Herdt looked away from her iPad and called them out. Slaughter repeated them over the radio mike to the Joint Operations Center. That way, Sheriff Reed’s Search and Rescue team knew where to locate Farkus on the ground. If it was Farkus.
“Why isn’t he trying to get our attention?” Joe asked. “If that was me, I’d be jumping up and down waving my arms. What’s wrong with him?”
Herdt said, “He might be injured.”
“Sometimes,” Slaughter added, “lost people get so disoriented they try and hide from rescue attempts. It’s bizarre, but it’s happened before.”
Joe shook his head, although he knew neither Slaughter nor Herdt could see him do it.
“Our work is done here,” Slaughter said, and Joe felt the airplane level out and begin to gain altitude. Herdt was busy up front noting the coordinates in a spiral pad.
Joe was transfixed on the screen as the ghostly white figure got smaller.
At first, he thought there was a malfunction of some kind on the iPad when he caught a glimpse of four white smudges instead of just one.

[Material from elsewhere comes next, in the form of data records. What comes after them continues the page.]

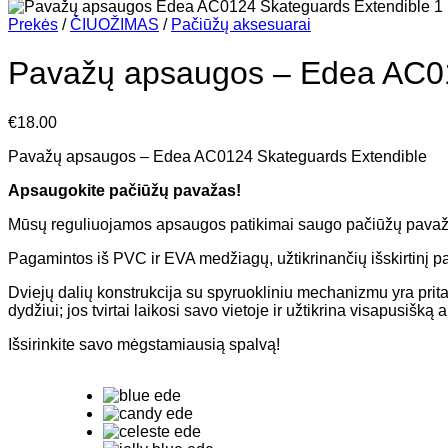
Prekės
/
ČIUOŽIMAS
/
Pačiūžų aksesuarai
Pavažų apsaugos – Edea AC01
€
18.00
Pavažų apsaugos – Edea AC0124 Skateguards Extendible
Apsaugokite pačiūžų pavažas!
Mūsų reguliuojamos apsaugos patikimai saugo pačiūžų pavažas
Pagamintos iš PVC ir EVA medžiagų, užtikrinančių išskirtinį p
Dviejų dalių konstrukcija su spyruokliniu mechanizmu yra pritaik
dydžiui; jos tvirtai laikosi savo vietoje ir užtikrina visapusišką
Išsirinkite savo mėgstamiausią spalvą!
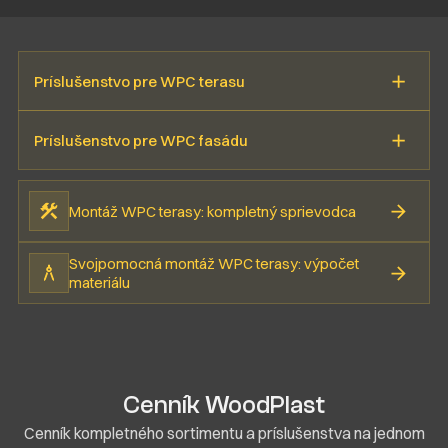
Príslušenstvo pre WPC terasu
Príslušenstvo pre WPC fasádu
Montáž WPC terasy: kompletný sprievodca
Svojpomocná montáž WPC terasy: výpočet
materiálu
Cenník WoodPlast
Cenník kompletného sortimentu a príslušenstva na jednom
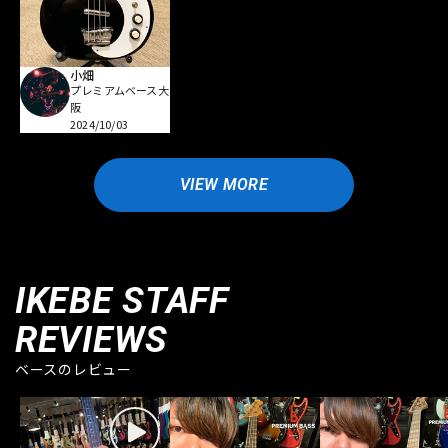
小畑
プレミアムベース大
阪
2024/10/03
VIEW MORE
IKEBE STAFF
REVIEWS
ベースのレビュー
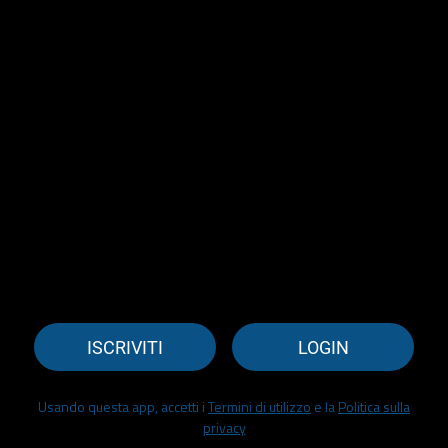
ISCRIVITI
LOGIN
Usando questa app, accetti i
Termini di utilizzo
e la
Politica sulla
privacy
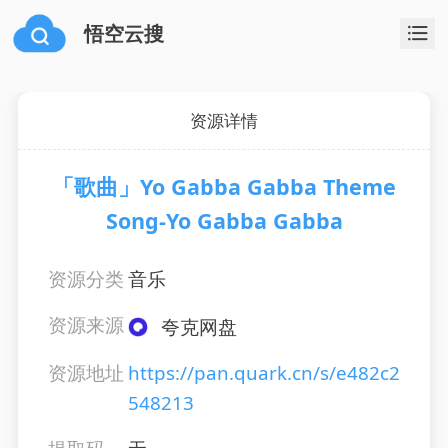
悟空云搜
资源详情
「歌曲」Yo Gabba Gabba Theme
Song-Yo Gabba Gabba
资源分类
音乐
资源来源
夸克网盘
资源地址
https://pan.quark.cn/s/e482c2
548213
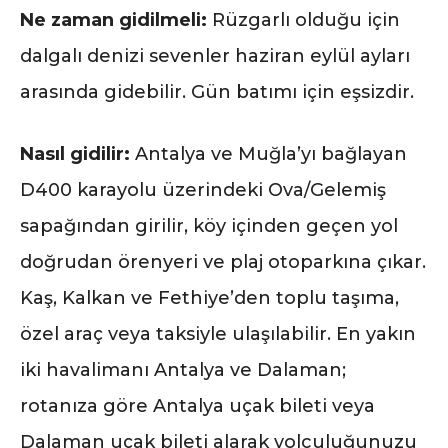
Ne zaman gidilmeli:
Rüzgarlı olduğu için
dalgalı denizi sevenler haziran eylül ayları
arasında gidebilir. Gün batımı için eşsizdir.
Nasıl gidilir:
Antalya ve Muğla’yı bağlayan
D400 karayolu üzerindeki Ova/Gelemiş
sapağından girilir, köy içinden geçen yol
doğrudan örenyeri ve plaj otoparkına çıkar.
Kaş, Kalkan ve Fethiye’den toplu taşıma,
özel araç veya taksiyle ulaşılabilir. En yakın
iki havalimanı Antalya ve Dalaman;
rotanıza göre Antalya uçak bileti veya
Dalaman uçak bileti alarak yolculuğunuzu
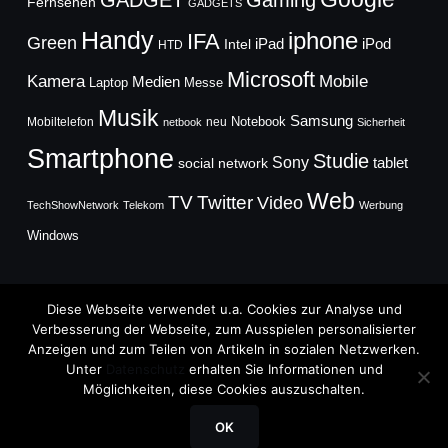
GADGET
Gaming
Fernsehen
GADGETS
Handy
iphone
IFA
Green
iPad
Intel
iPod
HTD
Microsoft
Mobile
Kamera
Medien
Laptop
Messe
Musik
Samsung
Notebook
Mobiltelefon
neu
netbook
Sicherheit
Smartphone
Studie
Sony
social network
tablet
Web
TV
Twitter
Video
TechShowNetwork
Telekom
Werbung
Windows
Diese Webseite verwendet u.a. Cookies zur Analyse und
Verbesserung der Webseite, zum Ausspielen personalisierter
Anzeigen und zum Teilen von Artikeln in sozialen Netzwerken.
Copyright © 2026
Unter
Datenschutz
erhalten Sie Informationen und
TechFieber Blog
Möglichkeiten, diese Cookies auszuschalten.
Designed by
WPZOOM
OK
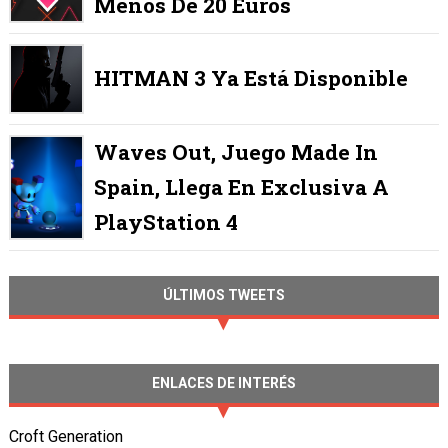
Menos De 20 Euros
HITMAN 3 Ya Está Disponible
Waves Out, Juego Made In
Spain, Llega En Exclusiva A
PlayStation 4
ÚLTIMOS TWEETS
ENLACES DE INTERÉS
Croft Generation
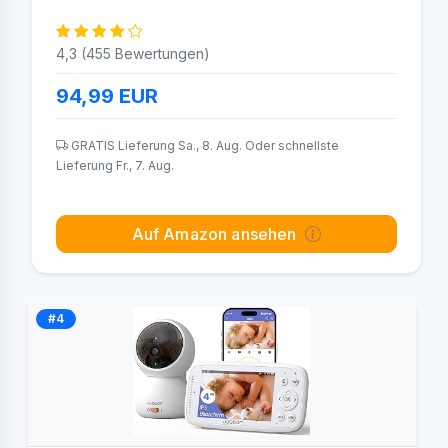
4,3 (455 Bewertungen)
94,99
EUR
GRATIS Lieferung Sa., 8. Aug. Oder schnellste
Lieferung Fr., 7. Aug.
Auf Amazon ansehen
#4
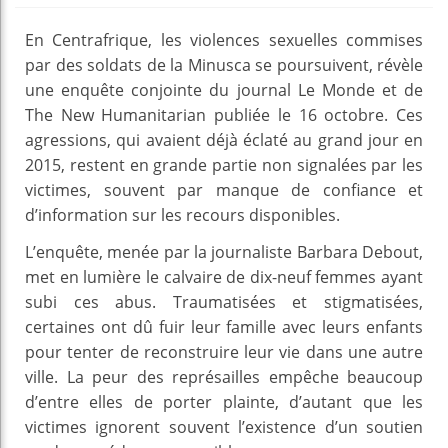
En Centrafrique, les violences sexuelles commises
par des soldats de la Minusca se poursuivent, révèle
une enquête conjointe du journal Le Monde et de
The New Humanitarian publiée le 16 octobre. Ces
agressions, qui avaient déjà éclaté au grand jour en
2015, restent en grande partie non signalées par les
victimes, souvent par manque de confiance et
d’information sur les recours disponibles.
L’enquête, menée par la journaliste Barbara Debout,
met en lumière le calvaire de dix-neuf femmes ayant
subi ces abus. Traumatisées et stigmatisées,
certaines ont dû fuir leur famille avec leurs enfants
pour tenter de reconstruire leur vie dans une autre
ville. La peur des représailles empêche beaucoup
d’entre elles de porter plainte, d’autant que les
victimes ignorent souvent l’existence d’un soutien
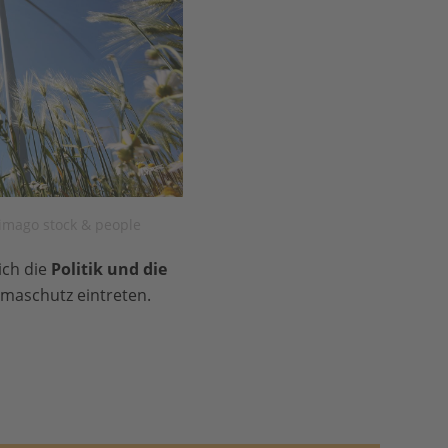
imago stock & people
ch die
Politik und die
imaschutz eintreten.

He reached out and expanded the field of view. The figure they’d first seen – whom they assumed was Farkus was clearly in the foreground. But beyond him were three other human images. They were advancing through the forest and converging on the lone figure.
“Look at the screen,” Joe said.
“Come again?” Slaughter asked, irritation in his voice.
“Look at the screen.”
Joe glanced up to see that Herdt had stopped writing and had manipulated her iPad until the four images appeared as well.
“What is going on?” Herdt asked.
“Three heat signatures are closing in on the one we found,” Joe said.
They were so far away now that the white smudges were tiny and faint.
“Bill, we have to go back,” Herdt said to her pilot.
“Negative,” Slaughter said. “We barely have enough fuel to make it back to Saddlestring.”
“Please, Bill?” she asked.
“Negative. I’m sorry. Maybe you’re looking at the Search and Rescue team as they found him.”
Joe didn’t point out that Sheriff Reed’s S&R team was still at their command post at the base of the mountain. If they’d moved out, he knew they would have heard it on the radio.
“If we could risk another pass, I would,” Slaughter said. He sounded like he meant it. “We’ve accomplished our mission and found the guy. But we’re in the danger zone of running out of fuel if we don’t beat it straight back. I haven’t seen any places in these mountains to try and land a plane.”
“Okay,” Herdt said, resigned. “Let’s go home.” She turned off her iPad and returned to her report.
Joe didn’t want to get between them. And he couldn’t wait to get back on solid ground.
That’s when he saw a star-shaped flash on the screen. Then another. Then a staccato burst of flashes that were faint and distant but distinct.
Joe thought, flashlights? But why would rescuers blink their beams at the man they were trying to save?
Then it hit him and he went cold. They were muzzle flashes.
“I think I just saw a murder,” he said.
Herdt looked sharply around and Joe felt the wings waver slightly when what he’d said registered with Bill Slaughter.
Joe looked up from the screen and stared at nothing. In all of his years in the field, he’d never witnessed a murder. There was a lump in his throat and he felt guilty for cursing Farkus earlier. Farkus – or whoever he was – hadn’t been hiding from the Cessna. He’d been hiding from the three men who were after him.
He knew there was little they could do – or have done given the circumstances. He also knew the images he’d just seen would stay with him for a very long time.
And he doubted he’d ever see Dave Farkus alive again.